Ian turned 7-years-old yesterday. I’ve learned that I’ll probably say this every year that I get to celebrate his birthday, but it truly does seem like just the other day that I Jeff and I drove around the block (because I was too fat to walk) and I walked into Virginia Hospital Center to check in at reception for my scheduled c-section.
The nurse had barely gotten us into the room when I started bawling. Poor lady was trying to comfort me thinking something was actually wrong – but there I was just trying to explain to her – in-between deep breaths – that I was just a little (actually, A LOT) nervous because this was my first surgery and um, HELLO, I was coming out on the other end as a PARENT!! Like, if the rumors I heard were true, we would be taking home a real actual human being that Jeff and I would be responsible for not only keeping alive, but making sure that he/she actually made some sort of contribution to society. I still just wasn’t sure I was ready for all that. I mean, when was I going to fit the gym and shopping and drinks out with friends in with all that new responsibility??
After some two-hourish delay because my doc had other issues to attend to, I remember just walking into that operating room, jumping up on the table – okay, well, maybe not exactly jumping – more like waddling and wobbling – and having the anesthesiologist try to make small talk with me about my line of work. Seriously? Do you think I really want to talk about diesel engines when I’m about to go under the knife – oh, and have a kid? I don’t think so, buddy!

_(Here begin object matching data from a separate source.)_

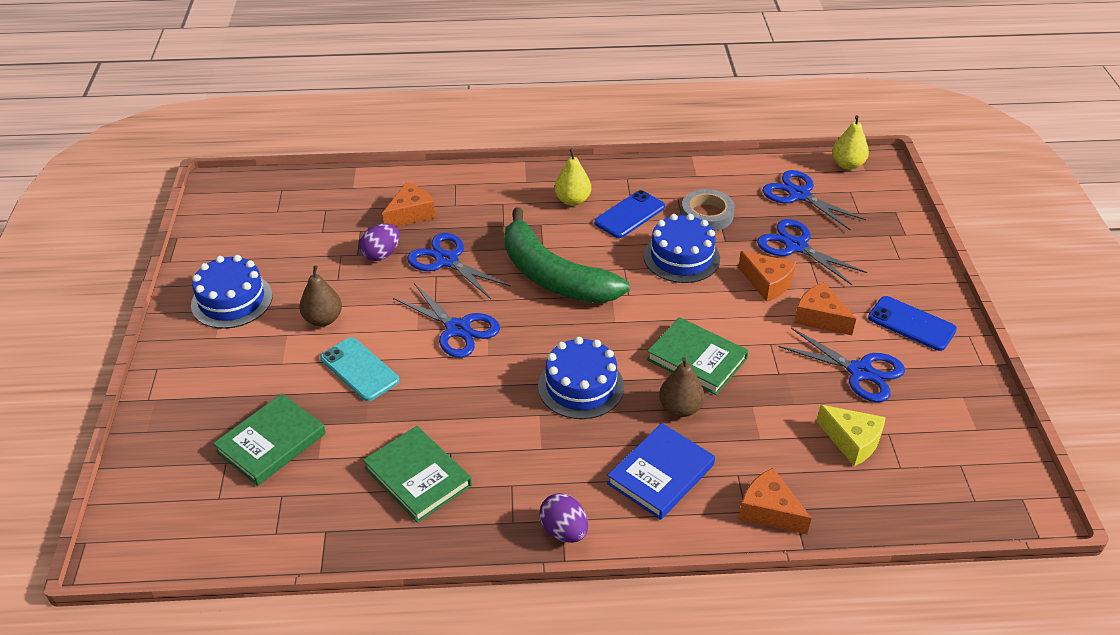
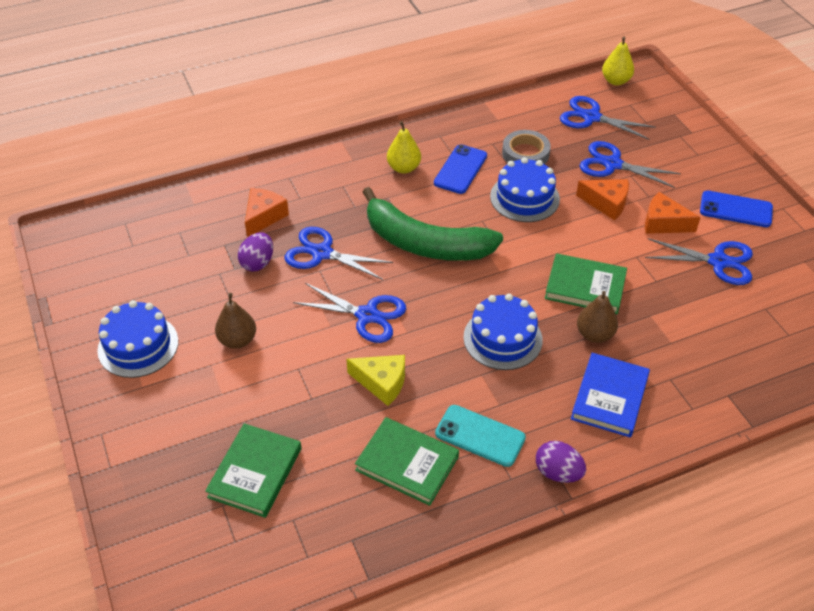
camera: 20 degrees left, 5 degrees up
(359, 369) = (298, 379): turquoise phone -> turquoise phone (480, 436)
(769, 511) = (710, 402): orange cheese -> none
(852, 441) = (742, 323): yellow cheese -> yellow cheese (382, 383)

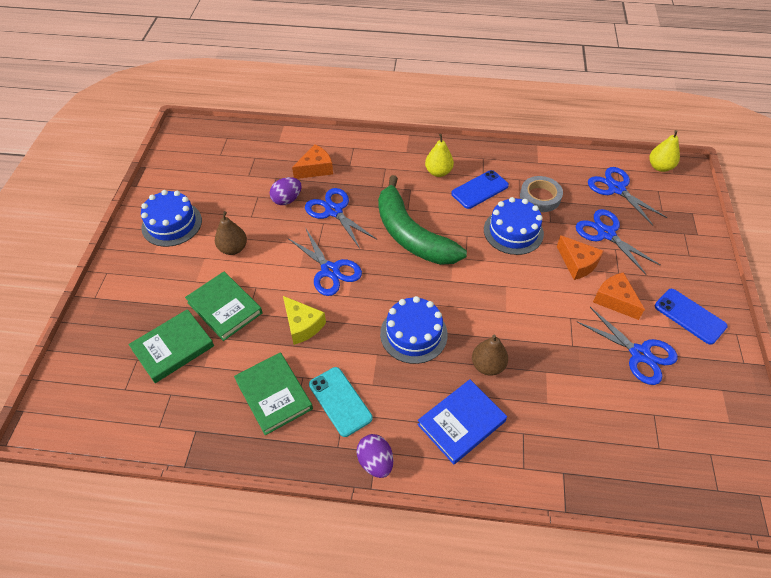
camera: 30 degrees right, 5 degrees up
(585, 287) = (509, 323): green book -> green book (225, 308)

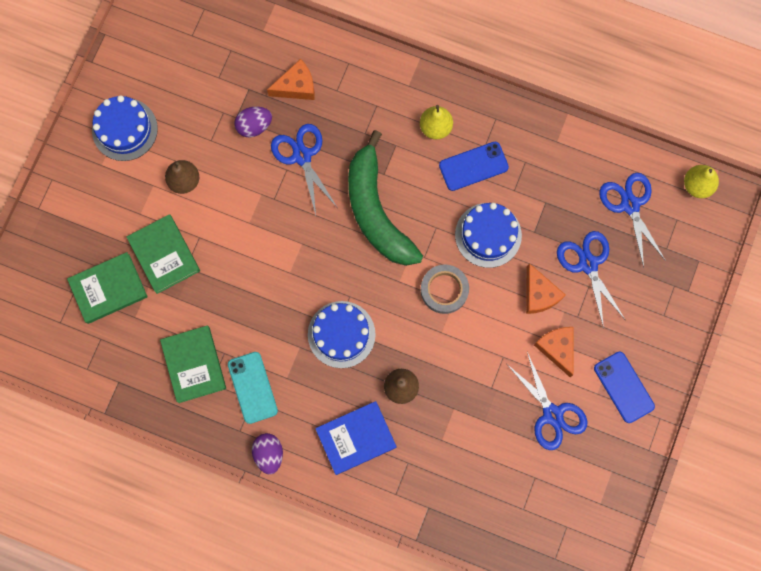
camera: 15 degrees right, 25 degrees up
(302, 325) = (236, 296): yellow cheese -> none
(330, 270) = (278, 236): blue scissors -> none
(540, 197) = (537, 194): grey tape -> grey tape (444, 290)

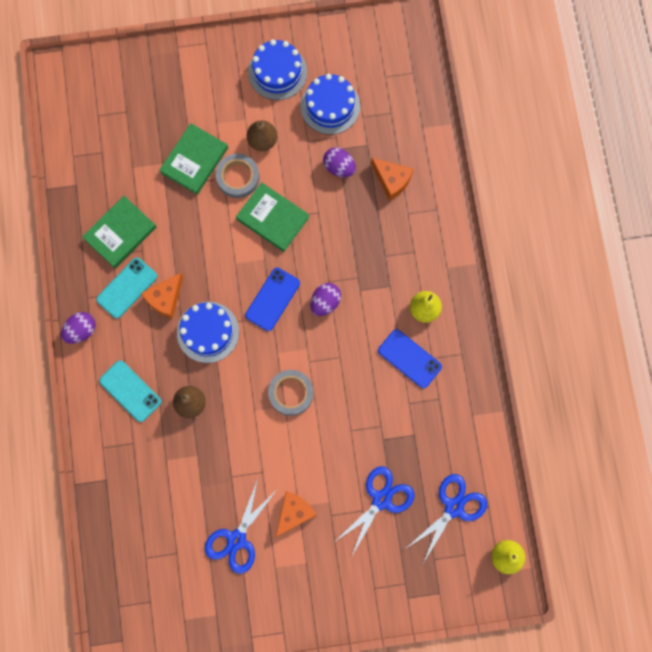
camera: 60 degrees right, 0 degrees up
(108, 289) = (144, 135): green book -> green book (272, 218)
(206, 224) = (238, 177): none -> grey tape
(302, 156) = (336, 218): blue scissors -> none
(356, 438) = (130, 391): blue book -> turquoise phone
(376, 211) = (325, 302): green banana -> purple egg
(488, 235) = (358, 403): blue cake -> blue cake (330, 106)
(539, 294) = (332, 473): orange cheese -> orange cheese (165, 298)
(623, 387) = (293, 587): blue phone -> blue phone (272, 299)

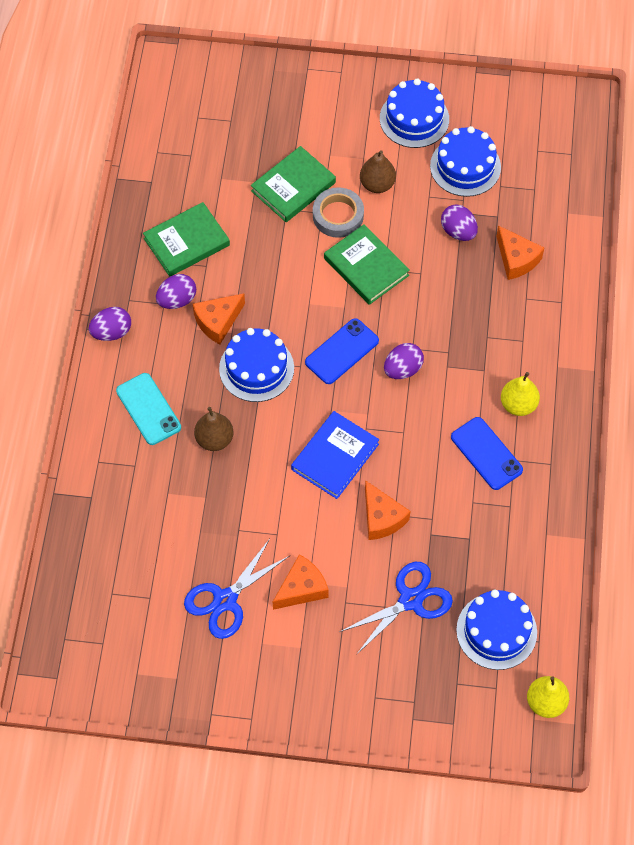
camera: 15 degrees right, 15 degrees down
(127, 288) = (177, 300): turquoise phone -> purple egg
(291, 393) = (335, 457): grey tape -> blue book
(341, 436) = (381, 518): none -> orange cheese
(454, 507) = (496, 631): blue scissors -> blue cake

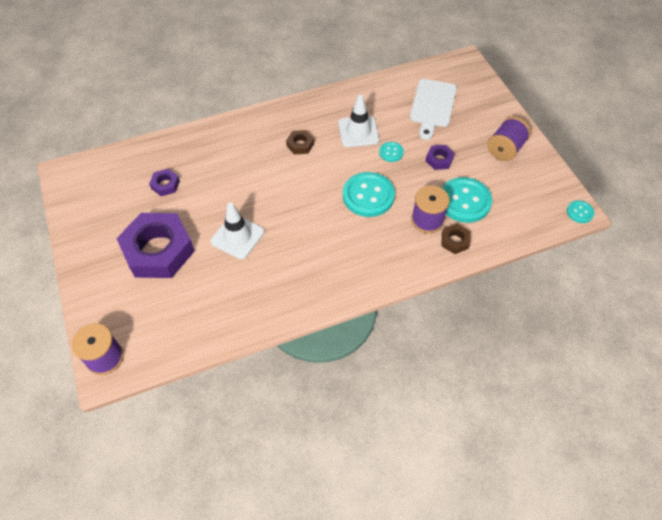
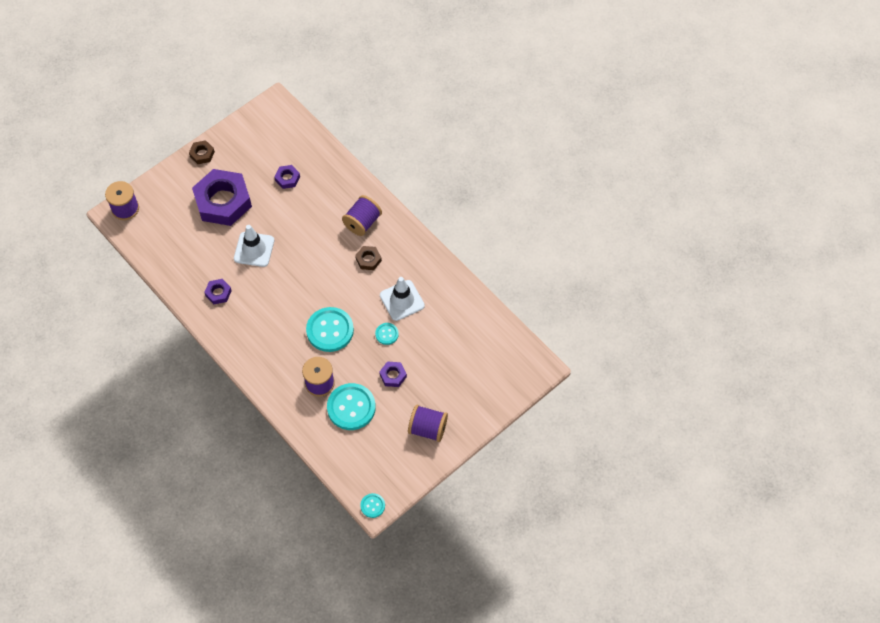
camera: 70 degrees right, 5 degrees up
(255, 138) = (362, 222): none -> purple spool
(277, 285) = (218, 293): none -> purple nut
(432, 106) = (461, 353): white cutting board -> none
(455, 241) = (304, 410): brown nut -> brown nut (202, 154)

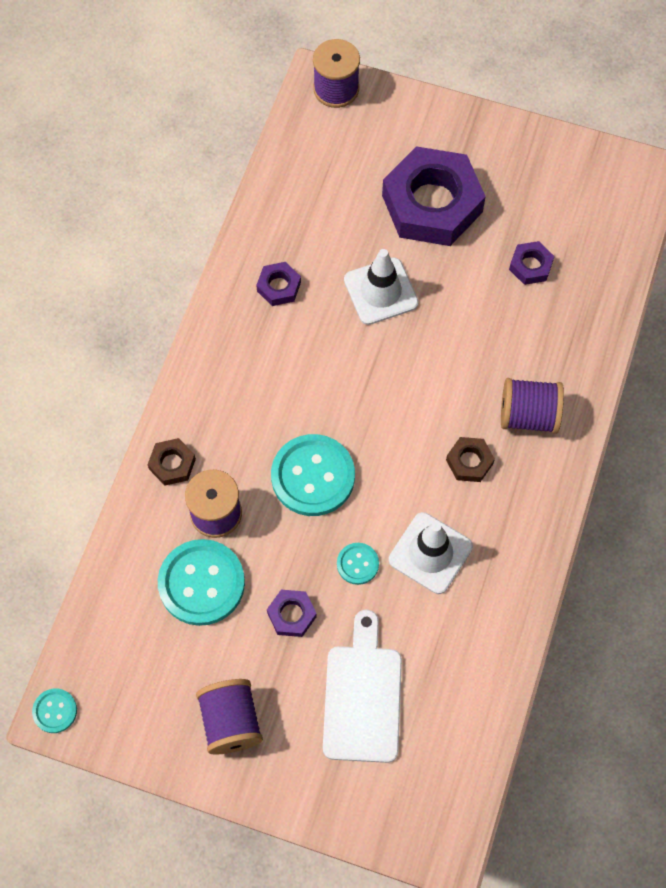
camera: 60 degrees right, 5 degrees up
(202, 154) = (491, 130): brown nut -> brown nut (172, 464)
(451, 366) = (362, 696): none -> white cutting board

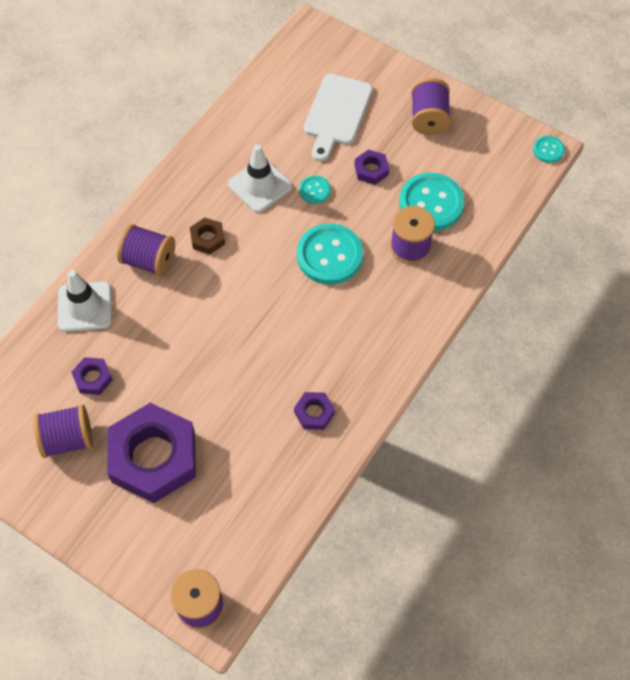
camera: 165 degrees left, 5 degrees down
(172, 464) = (436, 289): brown nut -> none
(380, 291) = (228, 387): white traffic cone -> white traffic cone (85, 307)
(527, 200) = (68, 439): none -> purple spool

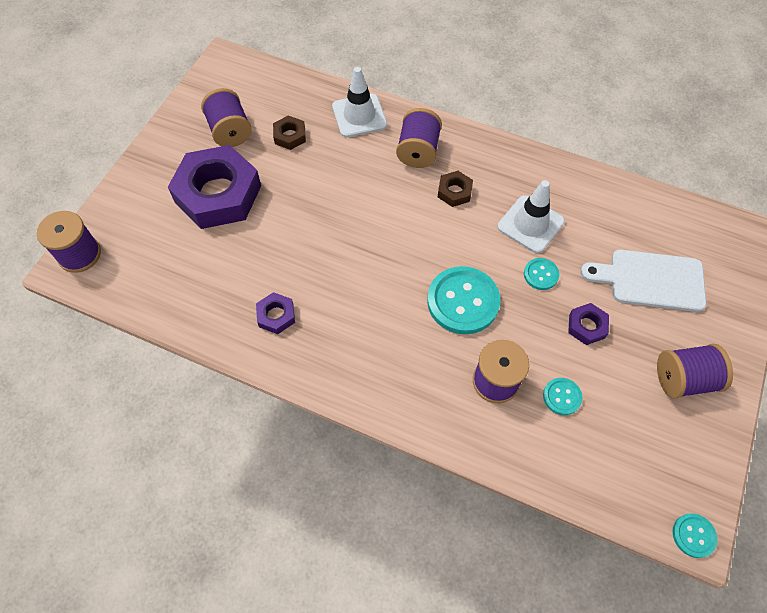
camera: 80 degrees right, 0 degrees up
(93, 378) = (290, 136): purple nut -> brown nut
(431, 203) = (562, 397): turquoise button -> turquoise button, size x0.49

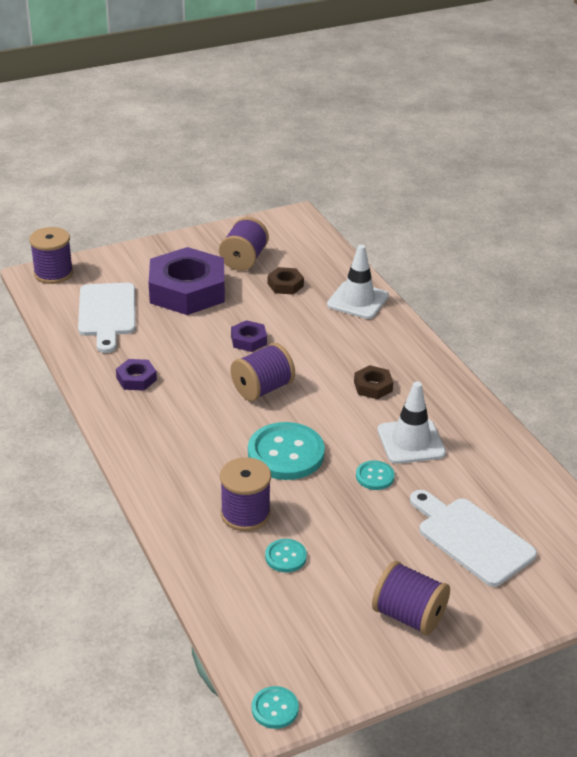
camera: 40 degrees right, 25 degrees down
(177, 265) = (107, 313): none -> white cutting board
(418, 151) = (377, 346): purple spool -> purple spool (262, 389)
(586, 326) = (369, 530): purple nut -> purple nut (248, 340)

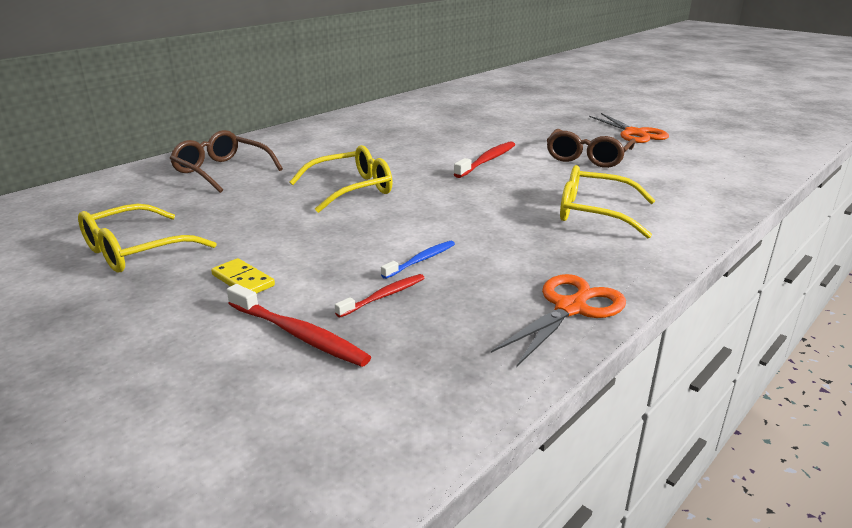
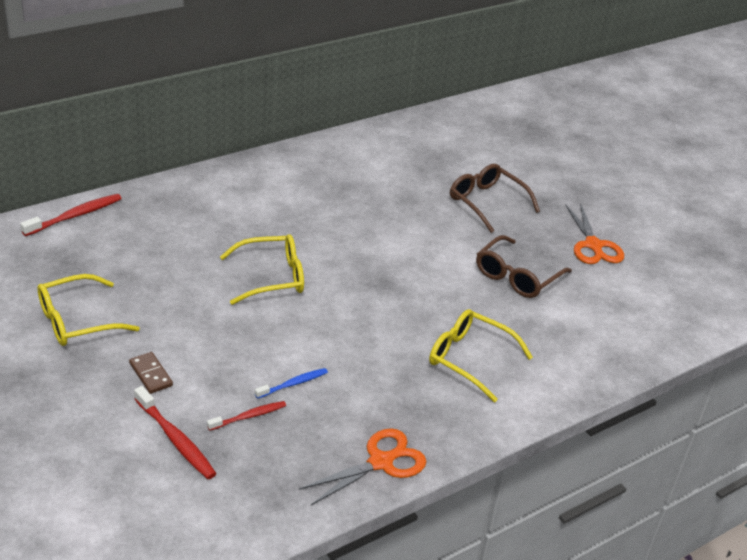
camera: 10 degrees right, 10 degrees up
(222, 171) = (166, 224): brown glasses -> brown glasses (487, 203)
(243, 280) = (151, 374): yellow domino -> brown domino
(487, 160) = (416, 260): red toothbrush -> red toothbrush (75, 216)

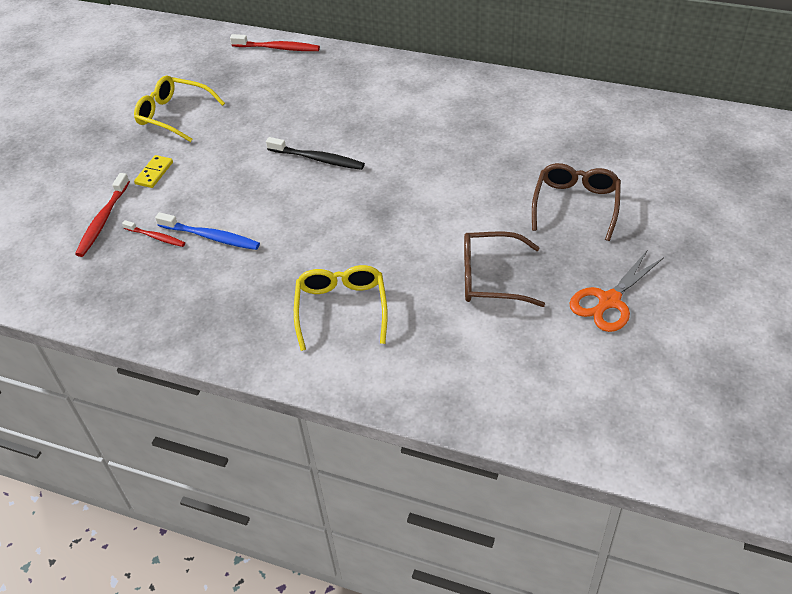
camera: 60 degrees right, 10 degrees up
(151, 374) = (154, 173): brown domino -> yellow domino
(271, 277) = (318, 159): yellow glasses -> black toothbrush
(293, 384) = (211, 237): blue toothbrush -> blue toothbrush, size x1.58
(380, 462) = (169, 326): orange scissors -> none

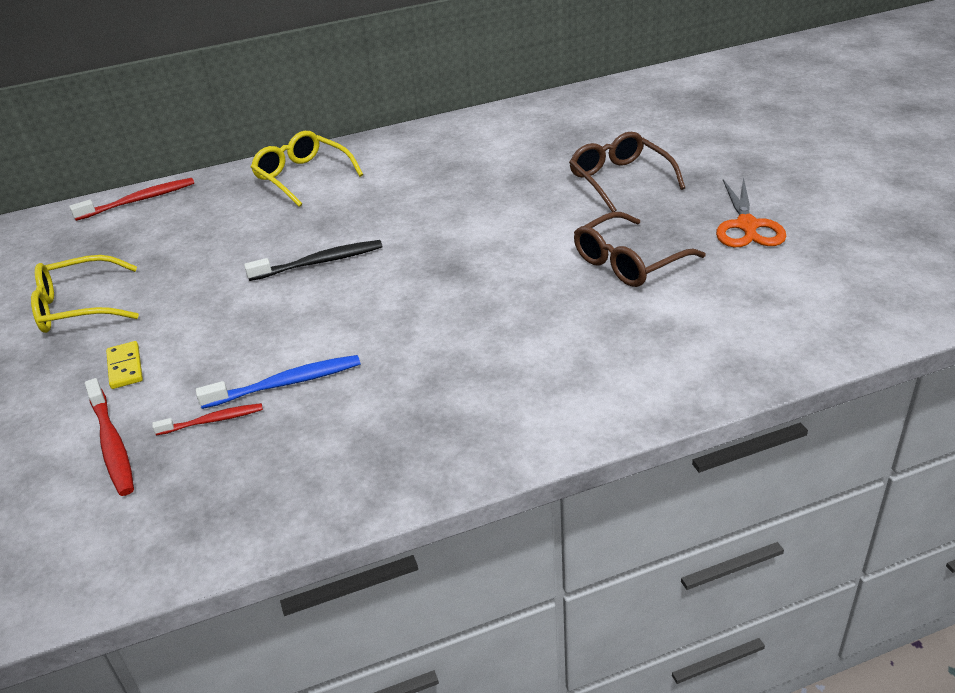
camera: 40 degrees left, 10 degrees down
(341, 309) = (526, 360): yellow glasses -> yellow glasses (303, 177)

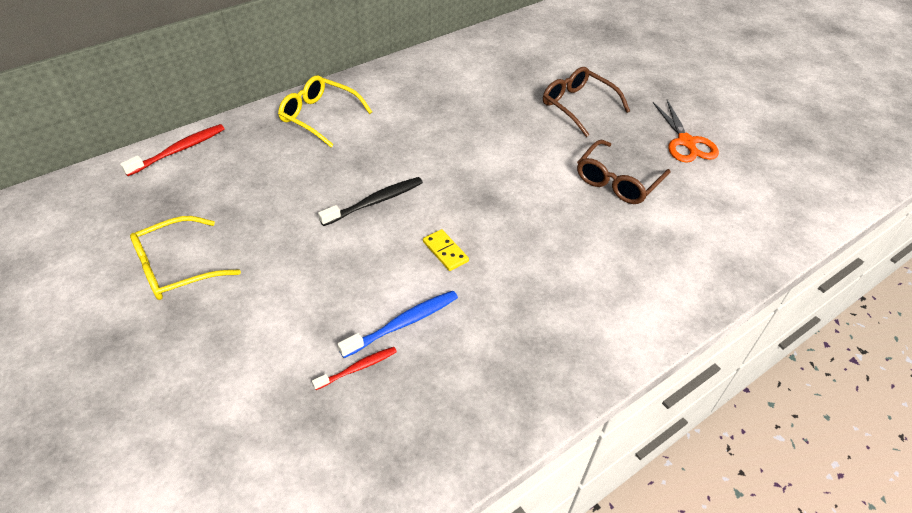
camera: 20 degrees left, 10 degrees up
(112, 444) = (279, 404): red toothbrush -> none
(125, 367) = (253, 325): yellow domino -> yellow domino (445, 251)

But small talk behind me and minutes later, after several odd-feeling tugs and pulls – out Ian came. All 9.4 lbs. of him – along with the doctor’s announcement that it was a little boy since we had chosen not to find out until the birth. (Though, I’m not going to lie – I always knew he was a boy in my mind.)
Many other things about those first days in the hospital are still vivid in my mind: being rolled out of the operating room to recovery and in the hall touching my stomach, expressing my relief at already no longer being pregnant, Jeff making calls to family from the recovery room, my frustration at Ian’s first checkup in the room later that day when I couldn’t focus because I was so hopped up on drugs, our friends and family who came to visit to meet our new son…
To us, that day is so surreal and memorable in so many ways – but mostly, it’s the day we both became parents. For the first time. It’s a day that’s filled with so many different emotions that are wonderfully commemorated on January 10 of every year. It’s our opportunity to relive the wonder of that day – meeting our first child for the first time and all that comes with it.
Of course, each year Ian gets older, what I’m getting is that parents and their children have an equally important, yet completely different birthday experience. While I spent yesterday feeling nostalgic and sentimental about the day we became parents on January 10 to this wonderful little boy, Ian celebrated the fact that this is his special time to be recognized with extra attention and gifts, and parties with friends.
Speaking of extra attention and parental sacrifices (oh, were we not speaking of parental sacrifices? let me bring them up anyway…), being the awesome parents that we are, we celebrated last night by honoring a requested dinner out at Buffalo Wild Wings. There’s one not far from our house that we went to ONCE, like more than a year ago, and low and behold, he remembered all the TV screens with sports and was dying to go back. (Yay!) So, there we were. Ian pleased as punch opening his presents, Elena was whining because Ian wasn’t “sharing” his presents, and as for me, I was returning my glass of wine for a beer because the bottle must have been open at least six months before it was poured. (Oh, and if you think that ordering the “snack-size” wings might be the best way to go if you go to Buffalo Wild Wings while on Weight Watchers – forget it. Seventeen points down the drain. Not counting the beer or salad.) But hey, Ian had a blast eating his mac & cheese and free fudge cake while opening his family presents. Plus, we’ve still got the official Chuck E. Cheese party tomorrow. What’s more awesome than that??
As for Jeff and I? After the party we’ll be celebrating our seven-year parenting anniversary with a babysitter tomorrow eve, which means a dinner out and a winter-ale party at a friend’s house.
Happy birthday to Ian. Happy anniversary to us.